「東方project」の人気を知らない方に

「熱いコミケで、暑気払いしましょう!」(コスプレイヤー=あかね、撮影=筆者)

8月10日から12日の3日間、日本最大の同人誌即売会「コミックマーケット」、通称「コミケ」が、東京台場にあるビッグサイトで開催されました。今年は異常な猛暑が続いたことと、最終日が平日だったにもかかわらず、3日間でのべ59万人という過去最高の参加者数となりました。

同人誌とはもともと、同好の士と一緒に趣味で作った雑誌や本のことだったのですが、今では、個人で制作した商業流通には乗らない本も同人誌と呼ばれます。手にしたことがない方の中には、同人誌といえばいかがわしい内容の本だとの印象を持つ方も多いと思いますが、実際は、「18禁」(18歳未満は閲覧禁止の成人向け作品)だけではなく、一般向け作品もあり、作品形態も、マンガ以外にも小説、評論、写真集、グッズ、音楽、ゲームソフトなどさまざまです。

今回、私はある「壁サークル」の手伝いを兼ねてコミケに参加することにしました。
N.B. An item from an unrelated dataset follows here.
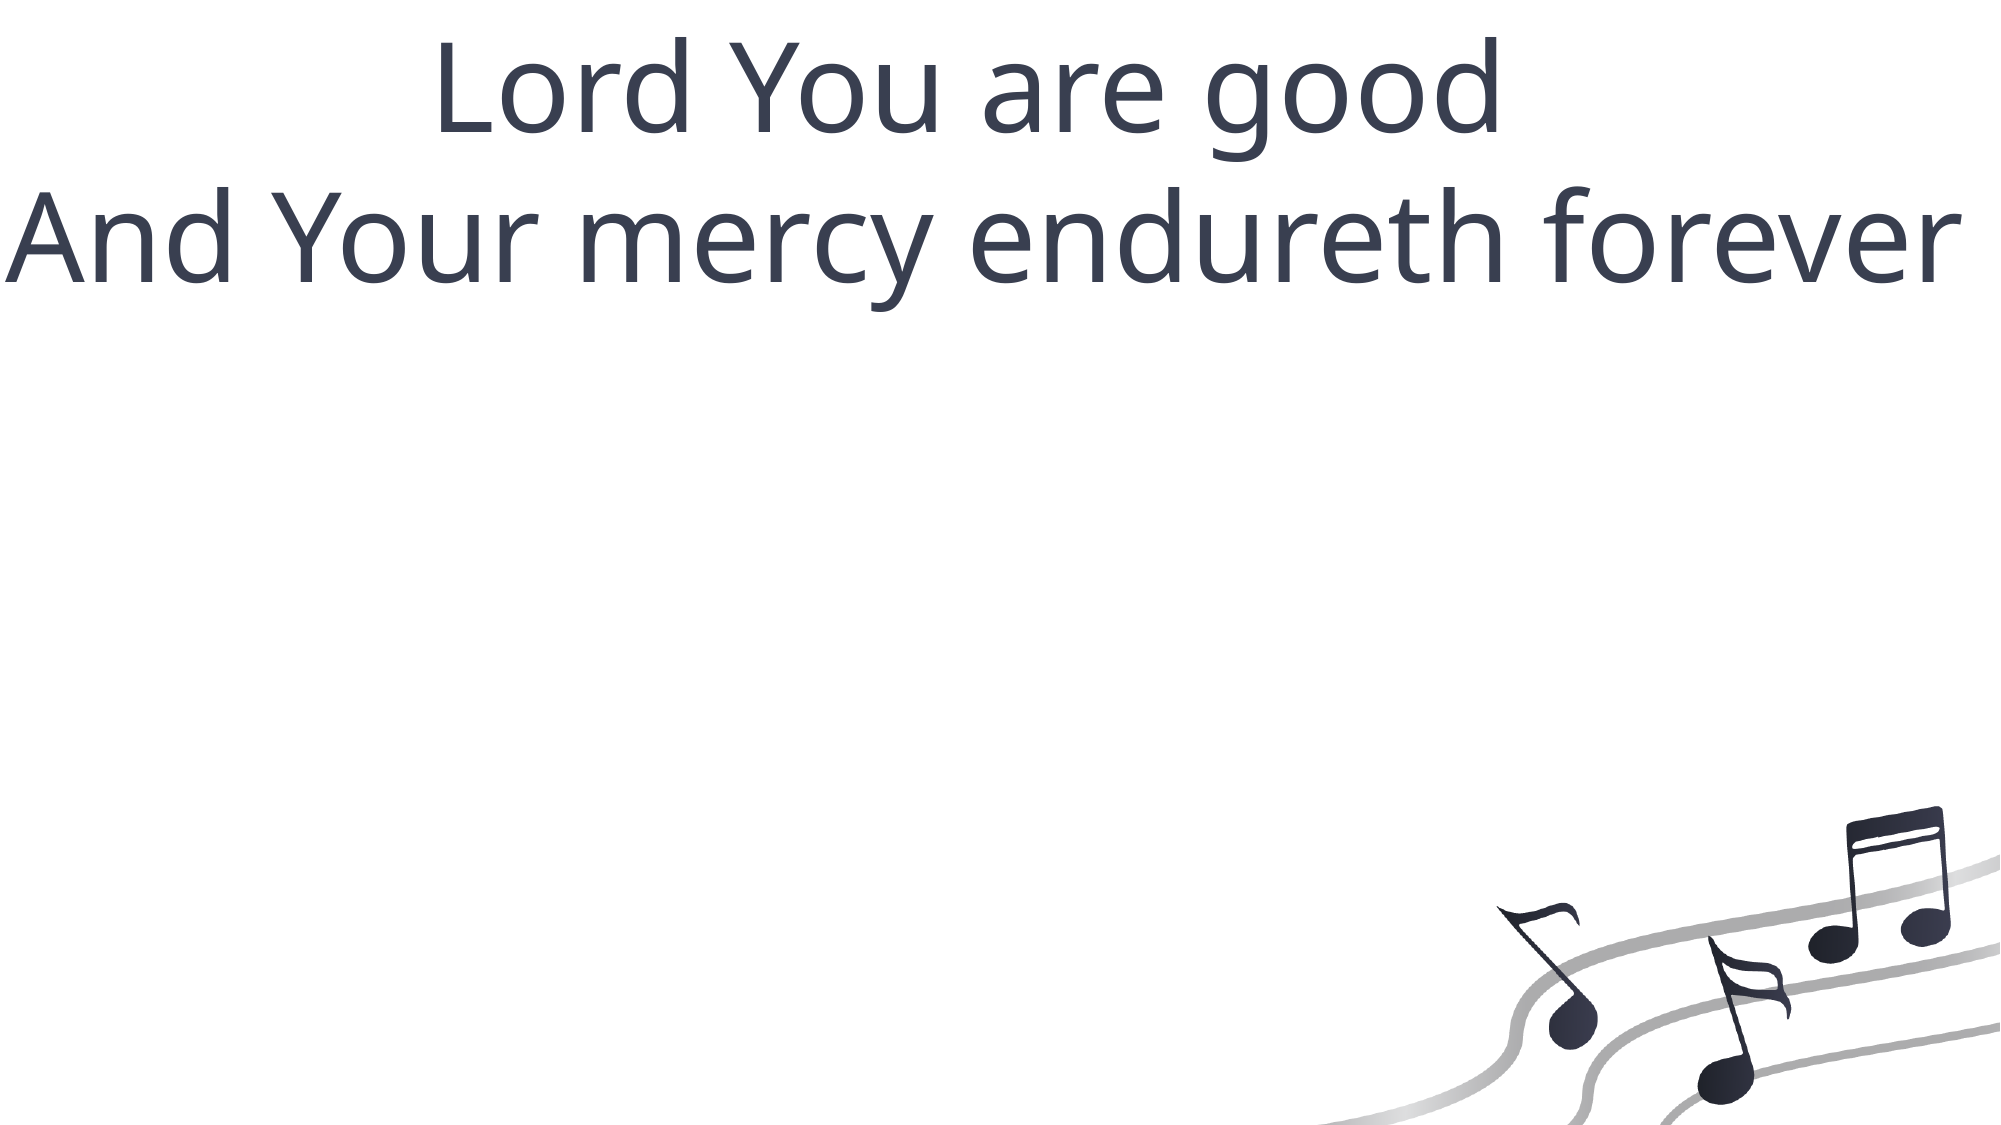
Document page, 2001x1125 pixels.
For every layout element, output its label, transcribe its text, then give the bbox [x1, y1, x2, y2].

「壁サークル」とは、その作品を求めて行列ができるほどの人気がある出展者(サークル)のことです。会場内で行列ができると通行の邪魔になるため、人気サークルは壁際に配置されることが多く、このように呼ばれています。

まずは搬入作業を手伝うため、レンタカー店で一番大きなワンボックスバンを借り、同人作家さんの自宅から同人誌が入った段ボール箱を車内いっぱいに詰め込んで、コミケの会場まで運び込みました。イベント前日にサークル仲間たちと会場で展示準備をしていると、気分がとても高揚します。

出展する同人誌は、「東方project」という作品の二次創作物です。二次創作物とは、元となるオリジナル作品(一次創作物)がある作品のことで、今回私が手伝ったサークルが出していたものは「東方」のキャラクターが登場するマンガ本。「東方」は同人サークル「上海アリス幻樂団」が制作するパソコン用シューティングゲームを中心とした作品群です。「東方」のゲームは、コミケのような同人誌即売会か、同人作品を専門で取り扱う同人ショップでしか目にすることができないので、世間一般にはほとんど知られていません。しかし、今回のコミケで約3万5000サークルが出展する中、2500を超えるサークルが扱う、最も主要なジャンルなのです。